### Reading passage ###
Gwlad y Gân (English: Land of Song) was a monthly television series that was broadcast on the United Kingdom television network ITV from 1958 to 1964. Featuring traditional Welsh music and song, with costumed performers and choreography, the programme went out on early Sunday evenings.

The series, starring Welsh baritone Ivor Emmanuel and supporting cast, expressed a set of ‘feel-good’ values that were wholesome, folksy, rustic, fun-loving and family-oriented. With a solid foundation of musical excellence and a respect for a Welsh musical tradition that held significance for an entire generation, the show caught a mood and struck a chord as it aimed to celebrate Wales within Wales and beyond. Broadcast in Welsh (but with bilingual captions on screen and bilingual voiced-over links), Land of Song was made in Cardiff by Television Wales and the West (TWW) and then distributed or ‘networked’ to ITV stations serving many parts of the country, thus reaching a nationwide audience which, in the early 1960s, peaked at around ten million viewers.[1] The Television Act 1954, which created the UK's second television channel, Independent Television (ITV), prohibited broadcasting on Sundays between 18:15 and 19:15 - unless the programmes were religious or in the Welsh language. The BBC carried religious programmes at this time, so the choice for viewers was dire. The ITV used the Television Act's loophole to transmit throughout the UK a programme in Welsh. Since it was mostly singing, it did not matter that most viewers (including in Wales) did not understand it. Having no competition, it drew very large audiences. The downside was that advertising was not permitted: so the various companies of the ITV network were paying TWW in Cardiff for a programme which generated no income. The upside was that it pulled viewers away from the BBC and, in an era before TV-remote-controls, delivered a large audience to the first entertainment programme, with commercials, at 19:15.

ITV’s answer to the Mitchell Minstrels

Independent television had been on air in the UK for less than three years when the new TWW company won the franchise to broadcast to Wales and the West of England, beginning its transmissions on 14 January 1958.[2] TWW formed a commitment to broadcasting some programmes in Welsh, and another of its main aims was to provide popular entertainment that could compete with anything produced by the BBC. Gwlad y Gan / Land of Song was conceived to meet both objectives.

When Land of Song began in 1958, its only direct rival in providing musical variety on TV was the BBC's The Black and White Minstrel Show. The Mitchell Minstrels had gained instant popularity from their first appearance in a one-off special in 1957, going on to become perennial favourites well into the 1970s. But unlike the BBC programme, TWW's Land of Song ignored the Broadway–West End canon of ‘songs from the shows’ and sought instead to specifically showcase the traditional music of its region of origin. It drew on folk tunes, traditional songs, ballads, and Welsh hymns, performed by a children's choir and an adult chorus, together with a select group of soloists. So well did this formula work that, by the early 1960s, many of them had become household names and faces.
### Supplied data ###
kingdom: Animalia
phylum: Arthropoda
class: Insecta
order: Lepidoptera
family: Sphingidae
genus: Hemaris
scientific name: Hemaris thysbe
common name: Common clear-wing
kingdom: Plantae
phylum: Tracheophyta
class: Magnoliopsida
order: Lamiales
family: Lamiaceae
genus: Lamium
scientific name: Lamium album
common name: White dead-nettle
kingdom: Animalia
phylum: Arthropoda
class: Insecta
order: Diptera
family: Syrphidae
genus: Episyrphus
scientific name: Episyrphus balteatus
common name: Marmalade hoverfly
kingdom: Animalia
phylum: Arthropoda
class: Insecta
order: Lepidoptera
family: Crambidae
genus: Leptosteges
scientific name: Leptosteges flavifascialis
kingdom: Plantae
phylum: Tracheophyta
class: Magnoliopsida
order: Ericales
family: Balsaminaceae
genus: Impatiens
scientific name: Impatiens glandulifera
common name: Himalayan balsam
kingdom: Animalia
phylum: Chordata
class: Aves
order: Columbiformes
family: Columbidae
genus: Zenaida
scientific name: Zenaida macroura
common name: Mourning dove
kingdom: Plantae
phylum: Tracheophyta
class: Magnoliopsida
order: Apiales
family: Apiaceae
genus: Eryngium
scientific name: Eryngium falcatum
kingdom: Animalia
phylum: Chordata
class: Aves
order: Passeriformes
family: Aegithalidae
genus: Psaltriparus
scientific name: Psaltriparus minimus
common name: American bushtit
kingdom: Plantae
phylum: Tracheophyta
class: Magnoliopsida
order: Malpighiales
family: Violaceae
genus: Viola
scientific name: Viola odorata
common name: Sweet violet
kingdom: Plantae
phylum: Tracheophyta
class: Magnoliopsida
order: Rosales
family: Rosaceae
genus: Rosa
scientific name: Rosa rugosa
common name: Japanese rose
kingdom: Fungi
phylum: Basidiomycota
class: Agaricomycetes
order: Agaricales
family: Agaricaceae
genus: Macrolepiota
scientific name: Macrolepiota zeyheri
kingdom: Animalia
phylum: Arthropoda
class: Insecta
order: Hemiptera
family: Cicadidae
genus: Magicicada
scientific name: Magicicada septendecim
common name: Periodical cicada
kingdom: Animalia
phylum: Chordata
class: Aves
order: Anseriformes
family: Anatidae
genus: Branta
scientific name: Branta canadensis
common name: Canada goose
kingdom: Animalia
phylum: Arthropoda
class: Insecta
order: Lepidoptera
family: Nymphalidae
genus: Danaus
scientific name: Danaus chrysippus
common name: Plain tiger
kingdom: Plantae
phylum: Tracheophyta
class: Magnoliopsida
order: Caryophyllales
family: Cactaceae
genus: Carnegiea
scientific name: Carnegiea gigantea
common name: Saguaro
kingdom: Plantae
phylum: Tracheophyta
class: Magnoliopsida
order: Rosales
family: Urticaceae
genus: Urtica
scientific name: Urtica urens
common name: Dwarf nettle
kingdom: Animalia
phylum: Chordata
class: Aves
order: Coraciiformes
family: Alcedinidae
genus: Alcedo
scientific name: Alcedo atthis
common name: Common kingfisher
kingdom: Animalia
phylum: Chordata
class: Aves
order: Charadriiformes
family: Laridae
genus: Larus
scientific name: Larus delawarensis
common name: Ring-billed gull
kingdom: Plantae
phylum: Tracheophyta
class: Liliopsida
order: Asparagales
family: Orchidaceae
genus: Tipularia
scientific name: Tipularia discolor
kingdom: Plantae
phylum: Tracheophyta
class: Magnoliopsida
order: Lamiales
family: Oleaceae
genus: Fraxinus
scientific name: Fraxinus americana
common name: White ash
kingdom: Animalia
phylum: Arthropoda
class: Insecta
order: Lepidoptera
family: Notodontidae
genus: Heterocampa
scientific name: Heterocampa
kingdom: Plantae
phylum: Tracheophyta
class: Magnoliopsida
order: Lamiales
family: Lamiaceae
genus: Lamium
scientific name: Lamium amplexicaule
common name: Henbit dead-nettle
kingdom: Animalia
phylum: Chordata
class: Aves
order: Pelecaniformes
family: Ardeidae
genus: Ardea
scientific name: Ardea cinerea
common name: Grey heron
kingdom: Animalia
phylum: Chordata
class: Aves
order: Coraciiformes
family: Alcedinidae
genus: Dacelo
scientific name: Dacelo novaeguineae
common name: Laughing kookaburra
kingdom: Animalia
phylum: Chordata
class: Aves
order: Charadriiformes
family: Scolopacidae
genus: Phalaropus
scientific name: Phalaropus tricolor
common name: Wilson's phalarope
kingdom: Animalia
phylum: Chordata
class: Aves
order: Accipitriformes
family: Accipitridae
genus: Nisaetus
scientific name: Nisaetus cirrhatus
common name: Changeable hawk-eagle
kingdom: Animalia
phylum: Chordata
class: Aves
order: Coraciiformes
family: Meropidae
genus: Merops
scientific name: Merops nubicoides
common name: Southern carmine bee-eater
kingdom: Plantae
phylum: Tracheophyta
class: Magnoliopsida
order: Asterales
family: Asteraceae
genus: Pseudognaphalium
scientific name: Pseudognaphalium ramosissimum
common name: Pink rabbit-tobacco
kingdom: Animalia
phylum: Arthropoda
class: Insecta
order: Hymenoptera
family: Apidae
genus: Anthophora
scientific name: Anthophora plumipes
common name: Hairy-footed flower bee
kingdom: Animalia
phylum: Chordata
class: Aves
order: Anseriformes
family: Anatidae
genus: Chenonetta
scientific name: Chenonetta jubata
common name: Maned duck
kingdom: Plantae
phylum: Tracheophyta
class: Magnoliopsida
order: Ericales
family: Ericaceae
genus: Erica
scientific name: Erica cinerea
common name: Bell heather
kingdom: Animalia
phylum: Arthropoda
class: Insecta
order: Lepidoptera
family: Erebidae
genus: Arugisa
###
[Set tasks]:
- 1) Name every adjective that the Land of Song passage uses for the series' "feel-good" values.
- 2) Please carry the Land of Song passage forward, starting after its final sentence.

[Outputs]:
- 1) wholesome, folksy, rustic, fun-loving, family-oriented

- 2)
The star

Welsh baritone Ivor Emmanuel (1927–2007) was "one of Britain's most popular singing stars of the 1950s and 1960s"[3] and is widely remembered for his role leading the ‘Men of Harlech’ battle hymn on the barricades in the 1964 film Zulu. Born in Margam but raised in Pontrhydyfen near Port Talbot, he began his singing career in the theatres of South Wales in the late 40s. In 1950 he won a part in the musical Oklahoma! in London's West End, and also joined the D’Oyly Carte Opera Company chorus, appearing in a number of Savoy productions. Through the 1950s he added to his success on the West End stage with appearances in South Pacific (1951–53) at the Theatre Royal, Drury Lane, The King and I and Plain and Fancy (1956), also at Drury Lane, and Damn Yankees (1957) at the Coliseum. He came to the attention of ITV producer Chris Mercer and musical director Norman Whitehead and, after a successful appearance in the Welsh language musical TV programme Dewch i Mewn, he was cast as the singing lead of Gwlad Y Gan / Land of Song.[1]

The chorus

Producer Chris Mercer and Music Director Norman Whitehead (who had worked in London with bandleader Jack Hylton and was known as an excellent arranger of music) settled on the idea of using a local children's choir to accompany Ivor Emmanuel in a variety of musical settings. They turned for help to Clifford Bunford, a talented tenor in his own right and a founder member of the BBC Octet (also known as the BBC Welsh Singers). Then Music Master at Cathays High School in Cardiff, Bunford was well known for his energetic work with youth and adult choirs.[4] Through him, a dozen boys were selected from the Cathays school choir and the group was supplemented by schoolgirls chosen from elsewhere in Cardiff, including a handful of the best from the choir at Canton High School and a few from the Llandaff Cathedral Parish Choir. The young chorus became known as the ‘Pontcanna Children’s Choir’, named after the TWW studios at Pontcanna in Cardiff where Land of Song was staged for broadcast.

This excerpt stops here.